Discussing video art, Perry cheekily wagered that the success of Christian Marclay’s The Clock was partly down to the comfy sofas provided for gallery-goers, instead of the usual austere benches.

I’m right behind his broader point that art and pleasure needn’t be mutually exclusive. But, in my experience, plump upholstery doesn’t make for a more enjoyable experience of art. In fact, it’s often the main ingredient in a recipe for cultural torture.

You may have experienced this. Friday evening, after a long week at work, and you’ve got theatre tickets. As you sink into that cushiony seat and the lights go down, the first wave of drowsiness presses gently on your eyelids. Throw in a crowd of warm bodies and a drink at the bar and conditions are set for neurological civil war as you battle to stay awake, full of dread at being the source of snoring in the quiet bits.

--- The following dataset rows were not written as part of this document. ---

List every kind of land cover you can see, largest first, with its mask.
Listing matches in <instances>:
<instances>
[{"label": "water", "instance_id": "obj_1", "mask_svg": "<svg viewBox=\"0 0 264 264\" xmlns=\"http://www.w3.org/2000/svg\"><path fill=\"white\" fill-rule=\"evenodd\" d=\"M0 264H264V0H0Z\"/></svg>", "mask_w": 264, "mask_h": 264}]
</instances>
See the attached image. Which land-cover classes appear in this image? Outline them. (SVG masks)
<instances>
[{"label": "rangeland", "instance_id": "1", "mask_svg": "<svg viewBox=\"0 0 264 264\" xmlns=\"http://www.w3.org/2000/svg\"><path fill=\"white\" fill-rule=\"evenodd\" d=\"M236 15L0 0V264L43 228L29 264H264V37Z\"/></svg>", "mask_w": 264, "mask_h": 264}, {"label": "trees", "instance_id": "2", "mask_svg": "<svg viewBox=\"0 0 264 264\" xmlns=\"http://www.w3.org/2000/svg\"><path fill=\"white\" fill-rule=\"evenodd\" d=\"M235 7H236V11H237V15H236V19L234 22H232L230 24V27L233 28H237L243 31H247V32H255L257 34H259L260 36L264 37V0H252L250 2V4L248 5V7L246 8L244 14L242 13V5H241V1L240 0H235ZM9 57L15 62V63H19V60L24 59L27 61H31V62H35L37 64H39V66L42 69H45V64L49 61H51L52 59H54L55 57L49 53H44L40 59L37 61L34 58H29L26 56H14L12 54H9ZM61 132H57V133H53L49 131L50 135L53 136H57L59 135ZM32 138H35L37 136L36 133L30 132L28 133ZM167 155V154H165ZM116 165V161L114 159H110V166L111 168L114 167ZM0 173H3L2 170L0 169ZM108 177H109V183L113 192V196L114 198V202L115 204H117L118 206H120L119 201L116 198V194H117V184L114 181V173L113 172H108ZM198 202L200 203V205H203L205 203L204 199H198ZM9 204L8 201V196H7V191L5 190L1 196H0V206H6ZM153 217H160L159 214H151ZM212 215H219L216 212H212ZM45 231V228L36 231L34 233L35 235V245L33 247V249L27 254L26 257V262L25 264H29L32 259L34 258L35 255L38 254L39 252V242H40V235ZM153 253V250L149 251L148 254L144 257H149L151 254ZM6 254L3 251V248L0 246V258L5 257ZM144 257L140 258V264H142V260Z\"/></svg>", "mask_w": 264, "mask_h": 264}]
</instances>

Art, artists and sleep have been snuggling up together for centuries. Sleep is linked to dreams; the subconscious and artistic creation; the sleeping body can be vulnerable, erotic and deathly. That’s why – as Perry noted – Tilda Swinton can nap in the Serpentine Gallery or MoMA and it’s called art. It’s the poor audience that’s locked out of this snooze-in. If you’re not part of the exhibit, sleeping is rarely viewed as a creative act. Ironically, while so much of art is concerned with the body, ceding to one of its most basic needs remains taboo.

But perhaps it’s a taboo worth busting: how much angst might we save ourselves if we allow ourselves to embrace the shut-eye? Even if you’re not bored, the pace and sheer length of certain “slow cinema” titles, for example, make, erm, “lapses in concentration” inevitable. I love dialogue-free cinematic marathons, but you’ll nonetheless find me dozing through bits of films by Bela Tarr or Ben Rivers. Perhaps, since they favour the sensorial over conventional narrative, that’s part of the experience – a gentle reassertion of the unruly body over the neatly rationalising mind. And I’m grateful, actually, that my unscheduled snoozes encourage multiple viewings, rather than allowing me to tick products off a cultural shopping list. So, on second thoughts, bring on those comfy sofas. Once again, Grayson is probably right.